LegendD wrote:StarksEwing1 wrote:LegendD wrote:fitzfarm wrote:Uptown wrote:GustavBahler wrote:Uptown wrote:NYKBocker wrote:Why take frank out? Need defense
Offense-Defense....I'm sure Frank will come back in for defensive purposes after the time out
Agree, csnt say Frsnk isnt getting meaningful minutes in the 4th.
Right...Fiz coaching a good game tonite
Yeah kudos to fiz very well coached .... keep it up!
DSJR and Mitch played great off the bench just the kind of game DSJR needed to build some confidence.
Frank was a beast on defense in crunch time and hit two big FTs....
Overall a solid team game.
Morris with the ICE
Oh yeah and KP SUCKS .... A S S HOle
No wonder no one wants to play here.. Fans at MSG with low IQ, front office without a vision of the future.... And not being able to keep rising superstars on the team... Everything is very sad here
Uh oh KP’s cheerleader is upset that we didn’t show enough respect to a guy who FORCED his way out. Honestly he got what was coming to him. By the way your boy ad usual was a ghost in crunch time. I guess he got tired again 😂
Of course he forced his way out, BECAUSE of huge disrespect from fuc... Steve Mills who didn't want to give max contract to him. SMH
honestly bro, read this. or reread this but this time pay attention . . .
any of this look even REMOTELY familiar to you??
Here’s why Kristaps Porzingis and others won’t sign their rookie extension today. It’s a good thing.
4 comments
Here’s why it makes sense for both sides to wait.
By Kristian Winfield@Krisplashed Oct 15, 2018, 12:13pm EDT
While Karl-Anthony Towns signed a five-year rookie scale contract extension that could pay him as much as $189 million, ESPN’s Ian Begley reports New York Knicks star Kristaps Porzingis will not sign his such extension before Monday’s 6 p.m. deadline. Instead, he will wait and become a restricted free agent next summer, where the Knicks can re-sign him or match another team’s offer sheet.
No, this is not a sign that Porzingis is disgruntled with the direction of the franchise. And no, it’s not an indication that New York wants to see how the 7-footer’s ACL recovers before committing boatloads of money to him.
It’s just a common salary cap trick that gives New York — and several other teams in similar positions — more flexibility heading into a pivotal 2019 NBA summer.
This is what the Knicks and Porzingis were supposed to do
Had Porzingis signed his rookie scale contract extension today, he would have been scheduled to make $27.25 million next summer and $158 million over five years. That amount would have been a haymaker to New York’s cap space to sign free agents and would have killed the Knicks’ odds at landing a max player in next year’s loaded class.
But by waiting until next summer, the Knicks save a chunk of cash they can use toward other free agents on the market.

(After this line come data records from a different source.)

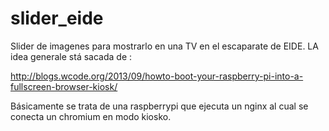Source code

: slider_eide
===========

Slider de imagenes para mostrarlo en una TV en el escaparate de EIDE. LA idea generale stá sacada de :

http://blogs.wcode.org/2013/09/howto-boot-your-raspberry-pi-into-a-fullscreen-browser-kiosk/

Básicamente se trata de una raspberrypi que ejecuta un nginx al cual se conecta un chromium en modo kiosko.
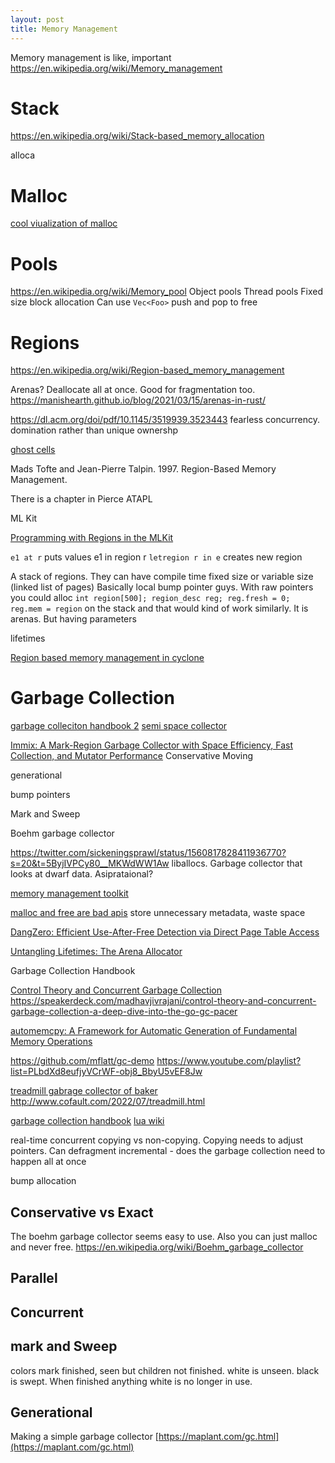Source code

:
 ```yaml
---
layout: post
title: Memory Management
---
```



Memory management is like, important
https://en.wikipedia.org/wiki/Memory_management

# Stack
https://en.wikipedia.org/wiki/Stack-based_memory_allocation

alloca

# Malloc
[cool viualization of malloc](https://news.ycombinator.com/item?id=36029087)

# Pools
https://en.wikipedia.org/wiki/Memory_pool 
Object pools 
Thread pools
Fixed size block allocation
Can use `Vec<Foo>` 
push and pop to free

# Regions
https://en.wikipedia.org/wiki/Region-based_memory_management

Arenas?
Deallocate all at once. Good for fragmentation too.
https://manishearth.github.io/blog/2021/03/15/arenas-in-rust/


https://dl.acm.org/doi/pdf/10.1145/3519939.3523443 fearless concurrency. domination rather than unique ownershp

[ghost cells](https://plv.mpi-sws.org/rustbelt/ghostcell/)

Mads Tofte and Jean-Pierre Talpin. 1997. Region-Based Memory Management. 

There is a chapter in Pierce ATAPL

ML Kit

[Programming with Regions in the MLKit](https://elsman.com/pdf/mlkit-4.7.2.pdf)

`e1 at r` puts values e1 in region r
`letregion r in e` creates new region

A stack of regions. They can have compile time fixed size or variable size (linked list of pages)
Basically local bump pointer guys.
With raw pointers you could alloc `int region[500]; region_desc reg; reg.fresh = 0; reg.mem = region` on the stack and that would kind of work similarly. It is arenas. But having parameters 

lifetimes

[Region based memory management in cyclone](https://www.cs.umd.edu/projects/cyclone/papers/cyclone-regions.pdf)
# Garbage Collection
[garbage colleciton handbook 2](https://news.ycombinator.com/item?id=35492307)
[](https://wingolog.org/archives/2022/12/11/we-iterate-so-that-you-can-recurse)
[semi space collector](https://wingolog.org/archives/2022/12/10/a-simple-semi-space-collector)

[Immix: A Mark-Region Garbage Collector with Space Efficiency, Fast Collection, and Mutator Performance](https://www.cs.utexas.edu/users/speedway/DaCapo/papers/immix-pldi-2008.pdf)
Conservative
Moving

generational

bump pointers

Mark and Sweep

Boehm garbage collector

https://twitter.com/sickeningsprawl/status/1560817828411936770?s=20&t=5ByjIVPCy80__MKWdWW1Aw liballocs. Garbage collector that looks at dwarf data. Asiprataional?

[memory management toolkit](https://www.mmtk.io/)

[malloc and free are bad apis](https://www.foonathan.net/2022/08/malloc-interface/#content) store unnecessary metadata, waste space


[DangZero: Efficient Use-After-Free Detection via Direct Page Table Access](https://download.vusec.net/papers/dangzero_ccs22.pdf)

[Untangling Lifetimes: The Arena Allocator](https://www.rfleury.com/p/untangling-lifetimes-the-arena-allocator)

Garbage Collection Handbook

[ Control Theory and Concurrent Garbage Collection ](https://twitter.com/MadhavJivrajani/status/1578778595581124609?s=20&t=0RcVYoA5aTg4AHeb5ncYzw) https://speakerdeck.com/madhavjivrajani/control-theory-and-concurrent-garbage-collection-a-deep-dive-into-the-go-gc-pacer

[automemcpy: A Framework for Automatic Generation of Fundamental Memory Operations](https://twitter.com/johnregehr/status/1566780383416537088?s=20&t=Ed04dBodGtW0kFSYL76bNQ)

https://github.com/mflatt/gc-demo
https://www.youtube.com/playlist?list=PLbdXd8eufjyVCrWF-obj8_BbyU5vEF8Jw


[treadmill gabrage collector of baker](https://news.ycombinator.com/item?id=32233472) http://www.cofault.com/2022/07/treadmill.html

[garbage collection handbook](https://gchandbook.org/ )
[lua wiki](http://wiki.luajit.org/New-Garbage-Collector#gc-algorithms_quad-color-optimized-incremental-mark-sweep)

real-time
concurrent
copying vs non-copying. Copying needs to adjust pointers. Can defragment
incremental - does the garbage collection need to happen all at once

bump allocation


## Conservative vs Exact

The boehm garbage collector seems easy to use. Also you can just malloc and never free.
https://en.wikipedia.org/wiki/Boehm_garbage_collector



## Parallel
## Concurrent
## mark and Sweep
colors mark finished, seen but children not finished.
white is unseen. black is swept. When finished anything white is no longer in use.
## Generational


Making a simple garbage collector [https://maplant.com/gc.html](https://maplant.com/gc.html)
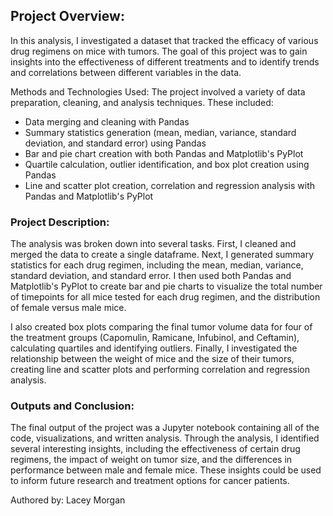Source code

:## Project Overview:

In this analysis, I investigated a dataset that tracked the efficacy of various drug regimens on mice with tumors. The goal of this project was to gain insights into the effectiveness of different treatments and to identify trends and correlations between different variables in the data.

Methods and Technologies Used:
The project involved a variety of data preparation, cleaning, and analysis techniques. These included:
  - Data merging and cleaning with Pandas
  - Summary statistics generation (mean, median, variance, standard deviation, and standard error) using Pandas
  - Bar and pie chart creation with both Pandas and Matplotlib's PyPlot
  - Quartile calculation, outlier identification, and box plot creation using Pandas
  - Line and scatter plot creation, correlation and regression analysis with Pandas and                 Matplotlib's PyPlot
  
### Project Description:
The analysis was broken down into several tasks. First, I cleaned and merged the data to create a single dataframe. Next, I generated summary statistics for each drug regimen, including the mean, median, variance, standard deviation, and standard error. I then used both Pandas and Matplotlib's PyPlot to create bar and pie charts to visualize the total number of timepoints for all mice tested for each drug regimen, and the distribution of female versus male mice.

I also created box plots comparing the final tumor volume data for four of the treatment groups (Capomulin, Ramicane, Infubinol, and Ceftamin), calculating quartiles and identifying outliers. Finally, I investigated the relationship between the weight of mice and the size of their tumors, creating line and scatter plots and performing correlation and regression analysis.

### Outputs and Conclusion:
The final output of the project was a Jupyter notebook containing all of the code, visualizations, and written analysis. Through the analysis, I identified several interesting insights, including the effectiveness of certain drug regimens, the impact of weight on tumor size, and the differences in performance between male and female mice. These insights could be used to inform future research and treatment options for cancer patients.

Authored by: Lacey Morgan
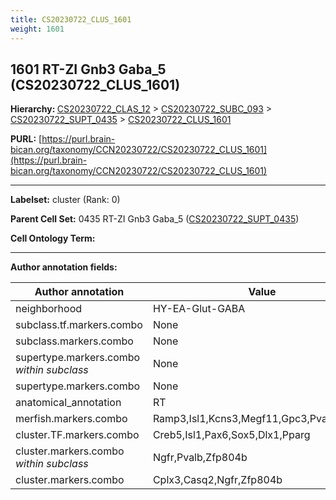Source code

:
 ```yaml
---
title: CS20230722_CLUS_1601
weight: 1601
---
```

## 1601 RT-ZI Gnb3 Gaba_5 (CS20230722_CLUS_1601)
<b>Hierarchy: </b>
[CS20230722_CLAS_12](../CS20230722_CLAS_12) >
[CS20230722_SUBC_093](../CS20230722_SUBC_093) >
[CS20230722_SUPT_0435](../CS20230722_SUPT_0435) >
[CS20230722_CLUS_1601](../CS20230722_CLUS_1601)

**PURL:** [https://purl.brain-bican.org/taxonomy/CCN20230722/CS20230722_CLUS_1601](https://purl.brain-bican.org/taxonomy/CCN20230722/CS20230722_CLUS_1601)

---


**Labelset:** cluster (Rank: 0)

**Parent Cell Set:** 0435 RT-ZI Gnb3 Gaba_5 ([CS20230722_SUPT_0435](../CS20230722_SUPT_0435))



**Cell Ontology Term:** 

[MARKER GENES.]: #


---

[TRANSFERRED ANNOTATIONS.]: #


[AUTHOR ANNOTATION FIELDS.]: #


**Author annotation fields:**

| Author annotation | Value |
|-------------------|-------|
|neighborhood|HY-EA-Glut-GABA|
|subclass.tf.markers.combo|None|
|subclass.markers.combo|None|
|supertype.markers.combo _within subclass_|None|
|supertype.markers.combo|None|
|anatomical_annotation|RT|
|merfish.markers.combo|Ramp3,Isl1,Kcns3,Megf11,Gpc3,Pvalb,Man1a|
|cluster.TF.markers.combo|Creb5,Isl1,Pax6,Sox5,Dlx1,Pparg|
|cluster.markers.combo _within subclass_|Ngfr,Pvalb,Zfp804b|
|cluster.markers.combo|Cplx3,Casq2,Ngfr,Zfp804b|
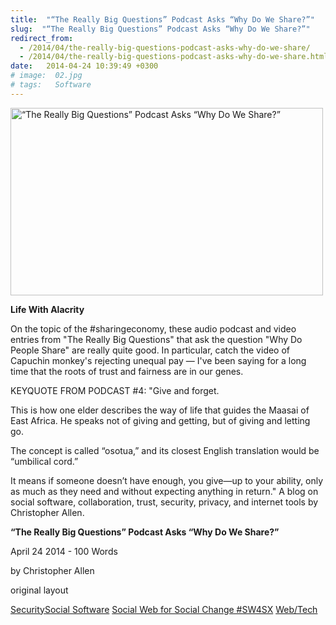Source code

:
 ```yaml
---
title:  "“The Really Big Questions” Podcast Asks “Why Do We Share?”"
slug:  "“The Really Big Questions” Podcast Asks “Why Do We Share?”"
redirect_from:
  - /2014/04/the-really-big-questions-podcast-asks-why-do-we-share/
  - /2014/04/the-really-big-questions-podcast-asks-why-do-we-share.html
date:   2014-04-24 10:39:49 +0300
# image:  02.jpg
# tags:   Software
---
```

<img width="500" height="300" src="{{ site.url }}{{ site.baseurl }}/assets/images/SHARE_spot2_soup-300x300.jpg" alt="“The Really Big Questions” Podcast Asks “Why Do We Share?”"/> 

**Life With Alacrity**

On the topic of the #sharingeconomy, these audio podcast and video entries from "The Really Big Questions" that ask the question "Why Do People Share" are really quite good. In particular, catch the video of Capuchin monkey's rejecting unequal pay — I've been saying for a long time that the roots of trust and fairness are in our genes.

KEYQUOTE FROM PODCAST #4: "Give and forget.

This is how one elder describes the way of life that guides the Maasai of East Africa. He speaks not of giving and getting, but of giving and letting go.

The concept is called “osotua,” and its closest English translation would be “umbilical cord.”

It means if someone doesn’t have enough, you give—up to your ability, only as much as they need and without expecting anything in return."
A blog on social software, collaboration, trust, security, privacy, and internet tools by Christopher Allen.

**“The Really Big Questions” Podcast Asks “Why Do We Share?”**

April 24 2014 - 100 Words

by Christopher Allen

original layout

[Security](https://www.lifewithalacrity.com/tags/security/)[Social Software](https://www.lifewithalacrity.com/tags/social-software/) [Social Web for Social Change #SW4SX](https://www.lifewithalacrity.com/tags/social-web-for-social-change-%23sw4sx/) [Web/Tech](https://www.lifewithalacrity.com/tags/web/tech/)

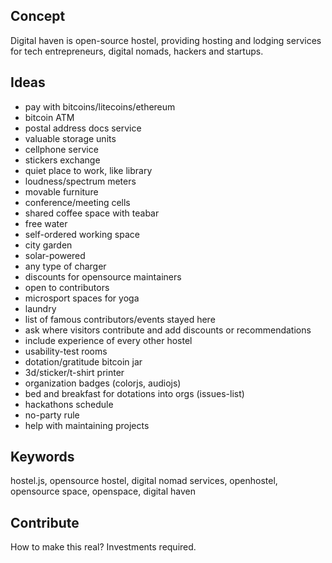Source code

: ## Concept

Digital haven is open-source hostel, providing hosting and lodging services for tech entrepreneurs, digital nomads, hackers and startups.

## Ideas

* pay with bitcoins/litecoins/ethereum
* bitcoin ATM
* postal address docs service
* valuable storage units
* cellphone service
* stickers exchange
* quiet place to work, like library
* loudness/spectrum meters
* movable furniture
* conference/meeting cells
* shared coffee space with teabar
* free water
* self-ordered working space
* city garden
* solar-powered
* any type of charger
* discounts for opensource maintainers
* open to contributors
* microsport spaces for yoga
* laundry
* list of famous contributors/events stayed here
* ask where visitors contribute and add discounts or recommendations
* include experience of every other hostel
* usability-test rooms
* dotation/gratitude bitcoin jar
* 3d/sticker/t-shirt printer
* organization badges (colorjs, audiojs)
* bed and breakfast for dotations into orgs (issues-list)
* hackathons schedule
* no-party rule
* help with maintaining projects

## Keywords

hostel.js, opensource hostel, digital nomad services, openhostel, opensource space, openspace, digital haven

## Contribute

How to make this real?
Investments required.
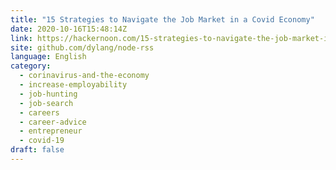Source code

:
```yaml
---
title: "15 Strategies to Navigate the Job Market in a Covid Economy"
date: 2020-10-16T15:48:14Z
link: https://hackernoon.com/15-strategies-to-navigate-the-job-market-in-a-covid-economy-wx8d3wma?source=rss&utm_medium=RSS&utm_source=news.12bit.vn
site: github.com/dylang/node-rss
language: English
category:
  - corinavirus-and-the-economy
  - increase-employability
  - job-hunting
  - job-search
  - careers
  - career-advice
  - entrepreneur
  - covid-19
draft: false
---
```

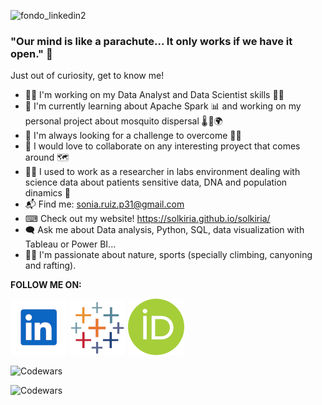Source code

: ![fondo_linkedin2](https://github.com/solkiria/solkiria/assets/116632929/1089adfc-9f47-4b26-9010-51b94121504d)


### **"Our mind is like a parachute... It only works if we have it open."** 🧠

Just out of curiosity, get to know me!

- 🕵️‍♀️ I'm working on my Data Analyst and Data Scientist skills 👩‍💻
- 🌱 I'm currently learning about Apache Spark 📊 and working on my personal project about mosquito dispersal 🌡️ 🦟🌍  
- 🚀 I'm always looking for a challenge to overcome 🧗‍♀️
- 🤝 I would love to collaborate on any interesting proyect that comes around 🗺️
- 👩‍🔬 I used to work as a researcher in labs environment dealing with science data about patients sensitive data, DNA and population dinamics 🧬
- 📬 Find me: sonia.ruiz.p31@gmail.com
- &#9000; Check out my website! https://solkiria.github.io/solkiria/
- 🗨️ Ask me about Data analysis, Python, SQL, data visualization with Tableau or Power BI...
- 💜✨ I'm passionate about nature, sports (specially climbing, canyoning and rafting).

**FOLLOW ME ON:**

[![Alt text](linkedin.png)](https://www.linkedin.com/in/sonia-ruiz-perez/ 'LinkedIn Sonia Ruiz')
[![Alt text](tableau.png)](https://public.tableau.com/app/profile/solkiria 'Tableau Public Sonia Ruiz')
[![Alt text](orcid.png)](https://orcid.org/0000-0001-9872-0193 'ORCiD Sonia Ruiz')



![Codewars](https://github.r2v.ch/codewars?user=solkiria&name=true&top_languages=true&stroke=%23b362ff&theme=gradient_midnight_puple)

![Codewars](https://www.codewars.com/users/solkiria/badges/large)

<!--
**solkiria/solkiria** is a ✨ _special_ ✨ repository because its `README.md` (this file) appears on your GitHub profile.

-->
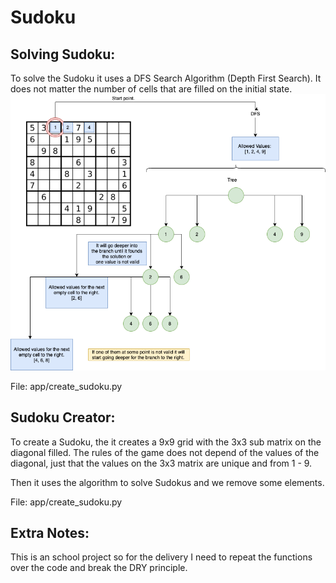 # Sudoku 

## Solving Sudoku: 
To solve the Sudoku it uses a DFS Search Algorithm (Depth First Search). 
It does not matter the number of cells that are filled on the initial state. 
![Image of Solving Algorithm](Sudoku.png) 


File: app/create_sudoku.py


## Sudoku Creator:

To create a Sudoku, the it creates a 9x9 grid with the 3x3 sub matrix on the diagonal filled. 
The rules of the game does not depend of the values of the diagonal, just that the values on the 3x3 matrix are unique and from 1 - 9.

Then it uses the algorithm to solve Sudokus and we remove some elements. 

File: app/create_sudoku.py 


## Extra Notes: 


This is an school project so for the delivery I need to repeat the functions over the code and break the DRY principle. 





 
 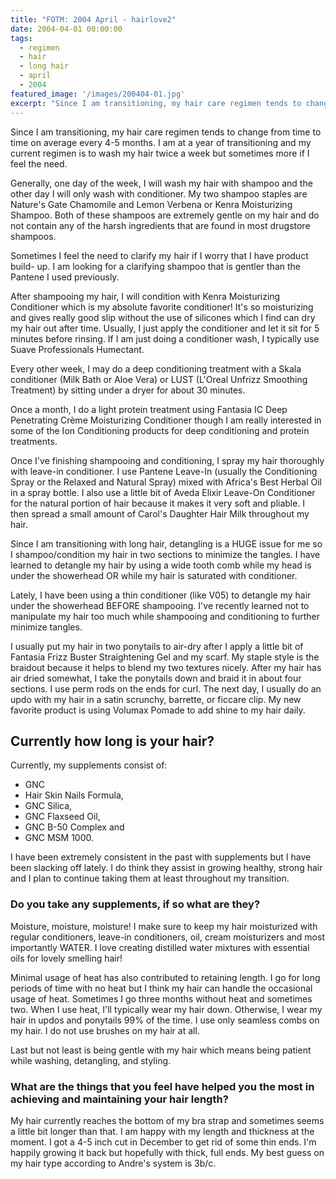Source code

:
 ```yaml
---
title: "FOTM: 2004 April - hairlove2"
date: 2004-04-01 00:00:00
tags:
  - regimen
  - hair
  - long hair
  - april
  - 2004
featured_image: '/images/200404-01.jpg'
excerpt: "Since I am transitioning, my hair care regimen tends to change from time to time on average every 4-5 months. I am at a year of transitioning and my current regimen is to wash my hair twice a week but sometimes more if I feel the need."
---
```

Since I am transitioning, my hair care regimen tends to change from time to time on average every 4-5 months. I am at a year of transitioning and my current regimen is to wash my hair twice a week but sometimes more if I feel the need.

Generally, one day of the week, I will wash my hair with shampoo and the other day I will only wash with conditioner. My two shampoo staples are Nature's Gate Chamomile and Lemon Verbena or Kenra Moisturizing Shampoo. Both of these shampoos are extremely gentle on my hair and do not contain any of the harsh ingredients that are found in most drugstore shampoos.

Sometimes I feel the need to clarify my hair if I worry that I have product build- up. I am looking for a clarifying shampoo that is gentler than the Pantene I used previously.

After shampooing my hair, I will condition with Kenra Moisturizing Conditioner which is my absolute favorite conditioner! It's so moisturizing and gives really good slip without the use of silicones which I find can dry my hair out after time. Usually, I just apply the conditioner and let it sit for 5 minutes before rinsing. If I am just doing a conditioner wash, I typically use Suave Professionals Humectant.

Every other week, I may do a deep conditioning treatment with a Skala conditioner (Milk Bath or Aloe Vera) or LUST (L'Oreal Unfrizz Smoothing Treatment) by sitting under a dryer for about 30 minutes.

Once a month, I do a light protein treatment using Fantasia IC Deep Penetrating Crème Moisturizing Conditioner though I am really interested in some of the Ion Conditioning products for deep conditioning and protein treatments.

Once I've finishing shampooing and conditioning, I spray my hair thoroughly with leave-in conditioner. I use Pantene Leave-In (usually the Conditioning Spray or the Relaxed and Natural Spray) mixed with Africa's Best Herbal Oil in a spray bottle. I also use a little bit of Aveda Elixir Leave-On Conditioner for the natural portion of hair because it makes it very soft and pliable. I then spread a small amount of Carol's Daughter Hair Milk throughout my hair.

Since I am transitioning with long hair, detangling is a HUGE issue for me so I shampoo/condition my hair in two sections to minimize the tangles. I have learned to detangle my hair by using a wide tooth comb while my head is under the showerhead OR while my hair is saturated with conditioner.

Lately, I have been using a thin conditioner (like V05) to detangle my hair under the showerhead BEFORE shampooing. I've recently learned not to manipulate my hair too much while shampooing and conditioning to further minimize tangles.

I usually put my hair in two ponytails to air-dry after I apply a little bit of Fantasia Frizz Buster Straightening Gel and my scarf. My staple style is the braidout because it helps to blend my two textures nicely. After my hair has air dried somewhat, I take the ponytails down and braid it in about four sections. I use perm rods on the ends for curl. The next day, I usually do an updo with my hair in a satin scrunchy, barrette, or ficcare clip. My new favorite product is using Volumax Pomade to add shine to my hair daily.

## Currently how long is your hair?

Currently, my supplements consist of:
* GNC
* Hair Skin Nails Formula,
* GNC Silica,
* GNC Flaxseed Oil,
* GNC B-50 Complex and
* GNC MSM 1000.

I have been extremely consistent in the past with supplements but I have been slacking off lately. I do think they assist in growing healthy, strong hair and I plan to continue taking them at least throughout my transition.

### Do you take any supplements, if so what are they?

Moisture, moisture, moisture! I make sure to keep my hair moisturized with regular conditioners, leave-in conditioners, oil, cream moisturizers and most importantly WATER. I love creating distilled water mixtures with essential oils for lovely smelling hair!

Minimal usage of heat has also contributed to retaining length. I go for long periods of time with no heat but I think my hair can handle the occasional usage of heat. Sometimes I go three months without heat and sometimes two. When I use heat, I'll typically wear my hair down. Otherwise, I wear my hair in updos and ponytails 99% of the time. I use only seamless combs on my hair. I do not use brushes on my hair at all.

Last but not least is being gentle with my hair which means being patient while washing, detangling, and styling. 

### What are the things that you feel have helped you the most in achieving and maintaining your hair length?

My hair currently reaches the bottom of my bra strap and sometimes seems a little bit longer than that. I am happy with my length and thickness at the moment. I got a 4-5 inch cut in December to get rid of some thin ends. I'm happily growing it back but hopefully with thick, full ends. My best guess on my hair type according to Andre's system is 3b/c.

Players coming off of the fourth year of their rookie contract who make less than the average NBA salary have a cap hold of 300 percent of the final year of their contract. A cap hold, in this instance, is an amount of money that counts against the team’s salary cap until it makes a decision on one of its free agents.
Porzingis will make $5.697 million in the 2018-19 season, so his cap hold will be three times that, or $17 million until he signs his extension next summer. He also will not lose any money by waiting until next summer to sign a contract: New York can and will still offer him his max contract of 25 percent of the projected $109 million salary cap,
There’s also the legalese behind it all. NBA collective bargaining agreement rules permit teams to exceed the salary cap in order to re-sign their own free agents. It’s the order of operations. The Knicks don’t actually have to sign to Porzingis’ max contract extension until they sign other players in free agency. It’s actually smarter to do it last.
Had they agreed to an extension today, Porzingis’ $27.25 million contract would have made it extremely difficult to fit another max contract onto the payroll. Instead, the Knicks have created an additional $10 million to sign free agents with. It gives New York enough room to sign a max player with 10-plus years of experience (yes, like Kevin Durant) to a contract with a first-year salary of $38 million while still retaining promising young players like Frank Ntilikina and Luke Kornet.
The Nets are expected to do the same
The only players who have signed rookie scale contract extensions this summer are Towns, Phoenix’s Devin Booker (five year, $158 million), and Miami’s Justise Winslow (three years, $39 million). Porzingis headlines a long list of players eligible to sign their own next summer.
Only one other team find themselves in the same unique position as New York. After the Pacers signed Myles Turner to a four-year, $80 million contract extension on Monday, the last remaining suspect is Brooklyn’s D’Angelo Russell, their purported point guard of the future who has to prove he’s ready to step into the big shoes.
Barring a wild series of events, both the Nets are expected to sign their young star to a long-term deal. A lot like New York and Kristaps Porzingis, Brooklyn is expected to wait until after they go after superstar free agents next summer to do it.